BY Amanda Sotelo,
Daniel Avila recently shared with a room full of his classmates, their families and friends that he first realized he wanted to become a nurse when his son was in the neonatal intensive care unit after he was born.
“Author Mark Twain once said, ‘The two most important days in your life are the day you were born, and the day you find out why,’ and this is when I found my why,” he said.
Now six years later, Avila found himself telling his story as the salutatorian of the first registered nursing cohort at Texas State Technical College during the program’s first pinning ceremony.
“The feeling of helplessness, the fear of the unknown and seeing other families struggling in the NICU the way we were was my motivation,” said Avila. “I didn’t want to be clueless about my son and his care, so that’s when I told my wife I’m becoming a nurse and I’m going to work in the NICU someday.”
So the Avila family sold their possessions, moved in with Avila’s mother-in-law, he left his job as a customer service representative with United Health Care and went back to school.
The 26-year-old and father of two first graduated with a certificate as a vocational nurse from a local community college, but found himself left out of the registered nursing program three years in a row.
“There were so many bumps in the road and this was my biggest one,” he said. “I tried three times and each time was a no.”

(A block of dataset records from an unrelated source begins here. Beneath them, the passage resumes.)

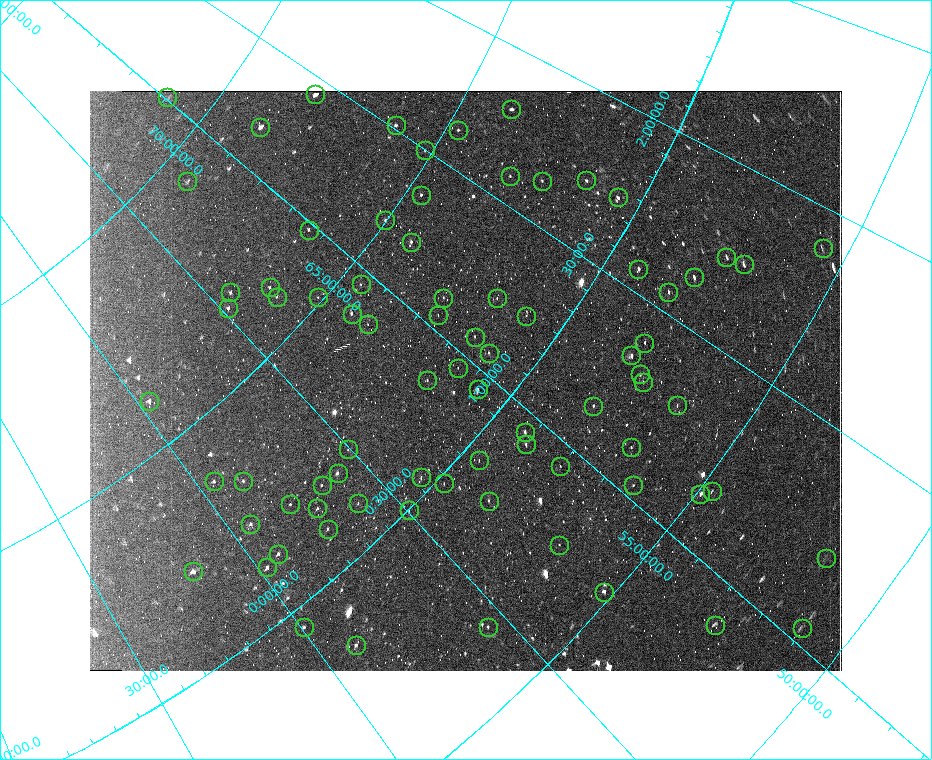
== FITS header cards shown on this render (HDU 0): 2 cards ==
NAXIS1  =                  752
NAXIS2  =                  580

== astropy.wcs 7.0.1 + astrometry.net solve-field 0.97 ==
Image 752 x 580 px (HDU 0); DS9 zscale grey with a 90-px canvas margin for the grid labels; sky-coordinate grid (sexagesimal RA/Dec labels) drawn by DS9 from the SOLVED WCS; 79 Tycho-2 reference stars matched to detected sources circled (green)
Header WCS: none
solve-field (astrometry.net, Tycho-2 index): SOLVED blind (the file carries no WCS)
Solved WCS: RA---TAN-SIP/DEC--TAN-SIP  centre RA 00:56:24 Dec +61:05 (14.10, +61.09 deg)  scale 88.9 x 85.7 arcsec/px (non-square pixels)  FOV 1114.4' x 828.3'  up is +49 deg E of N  parity flipped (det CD > 0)
(file carries no celestial WCS; the grid is the blind solution)
Tycho-2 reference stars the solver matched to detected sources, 79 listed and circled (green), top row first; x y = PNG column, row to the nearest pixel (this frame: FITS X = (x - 90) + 1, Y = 580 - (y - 91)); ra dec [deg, ICRS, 3 dp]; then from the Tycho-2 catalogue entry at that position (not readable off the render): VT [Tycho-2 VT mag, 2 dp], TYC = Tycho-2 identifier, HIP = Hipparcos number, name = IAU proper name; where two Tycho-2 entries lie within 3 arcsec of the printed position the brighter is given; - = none
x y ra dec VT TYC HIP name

After speaking with a friend, who told him about TSTC’s vocational nursing to registered nursing transition program, Avila called Shirley Byrd, the program’s director, and found out he had only 24 hours to take his entrance exam and apply.
And so he did.
“I’m so honored to be a part of this first cohort,” he said. “It’s been a great experience being able to pave the way for future classes and I can’t wait to come back and mentor students.”
Avila first became a nurse to work in the NICU, but along the way he found a new passion: working with cardiac patients. He has accepted an offer at Harlingen Medical Center in the Cardiac Care Unit and will start as early as September 1, contingent on him passing the National Council Licensure Examination.
“I’m so excited for this new journey. My family has sacrificed so much, but this job makes everything worth it,” said Avila. “Heart disease is prevalent in our area and with my parents growing older I want to understand the issue to help educate and advocate for my family and patients.”
Avila is one of 29 TSTC registered nursing students who recently graduated and pinned into the profession.
The pinning ceremony is a tradition the program will follow annually and dates back thousands of years. It is a rite of passage that represents sacred healing and the commitment to caring for others and the official welcoming into the profession.
“Pinning our students is an honor and sense of accomplishment,” said Byrd. “We’ve have good and bad times, ups and downs, but we all prevailed, they succeeded. I’m so proud of them and I’m excited to see where their futures take them.”
Perfect attendance awards, registered nursing club officer awards and student leadership awards were also presented.
“I hope this ceremony has been as important to you as mine was to me,” said Amy Flores, chief nursing officer at Harlingen Medical Center. “You are now reaping the reward, this pin is your gold medal. Always remember that patients are counting on you and will reap the benefit of your hard work. All patients need your caring touch, so be committed to doing it right and your mind open to learning.”